Please write out all the entries exactly, without the pictures.
[Source records — start]
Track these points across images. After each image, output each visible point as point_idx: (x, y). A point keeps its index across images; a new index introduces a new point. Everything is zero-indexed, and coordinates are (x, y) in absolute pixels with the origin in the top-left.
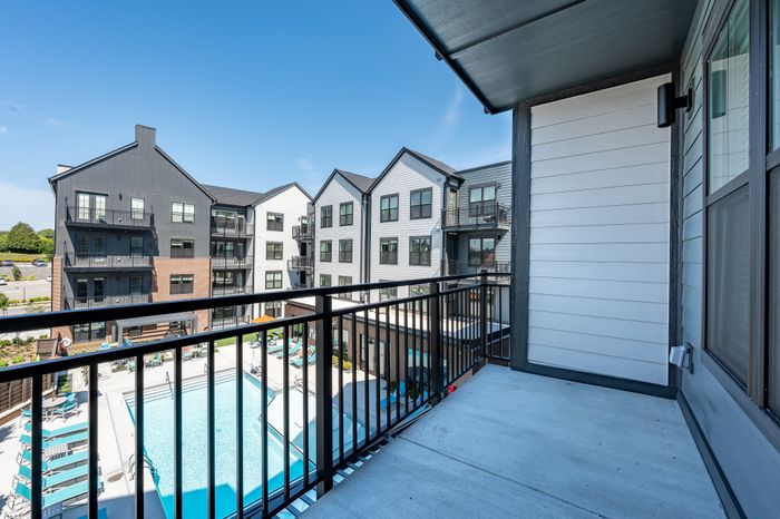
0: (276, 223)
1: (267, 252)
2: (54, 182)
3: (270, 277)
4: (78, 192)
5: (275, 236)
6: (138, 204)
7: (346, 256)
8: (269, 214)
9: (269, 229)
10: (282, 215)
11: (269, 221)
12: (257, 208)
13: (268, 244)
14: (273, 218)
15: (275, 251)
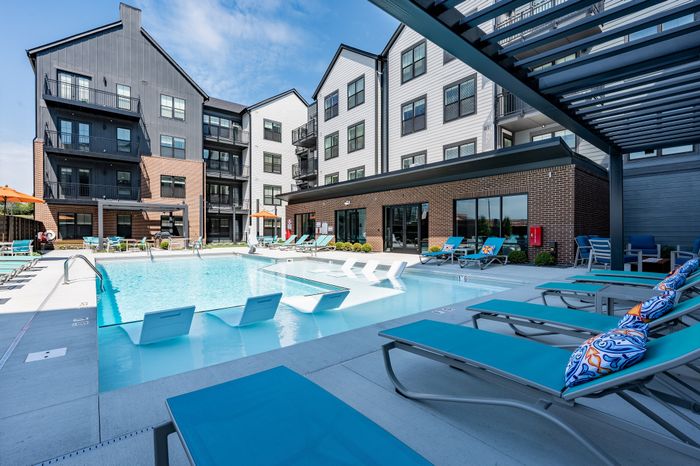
0: (273, 133)
1: (265, 164)
2: (33, 57)
3: (269, 192)
4: (59, 71)
5: (272, 147)
6: (124, 92)
7: (356, 144)
8: (265, 120)
9: (266, 138)
10: (280, 124)
11: (266, 129)
12: (253, 113)
13: (266, 155)
14: (270, 127)
15: (273, 164)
[Source records — finish]
[Written answer]:
Track these points across images. After each image, output each visible point as point_idx: (x, y). A point keeps its index across images; a new index introduces a new point. Everything is zero-indexed, and coordinates are (x, y) in absolute pixels with the origin in the top-left.
0: (276, 223)
1: (267, 252)
2: (54, 182)
3: (270, 277)
4: (78, 192)
5: (275, 236)
6: (138, 204)
7: (346, 256)
8: (269, 214)
9: (269, 229)
10: (282, 215)
11: (269, 221)
12: (257, 208)
13: (268, 244)
14: (273, 218)
15: (275, 251)
0: (273, 133)
1: (265, 164)
2: (33, 57)
3: (269, 192)
4: (59, 71)
5: (272, 147)
6: (124, 92)
7: (356, 144)
8: (265, 120)
9: (266, 138)
10: (280, 124)
11: (266, 129)
12: (253, 113)
13: (266, 155)
14: (270, 127)
15: (273, 164)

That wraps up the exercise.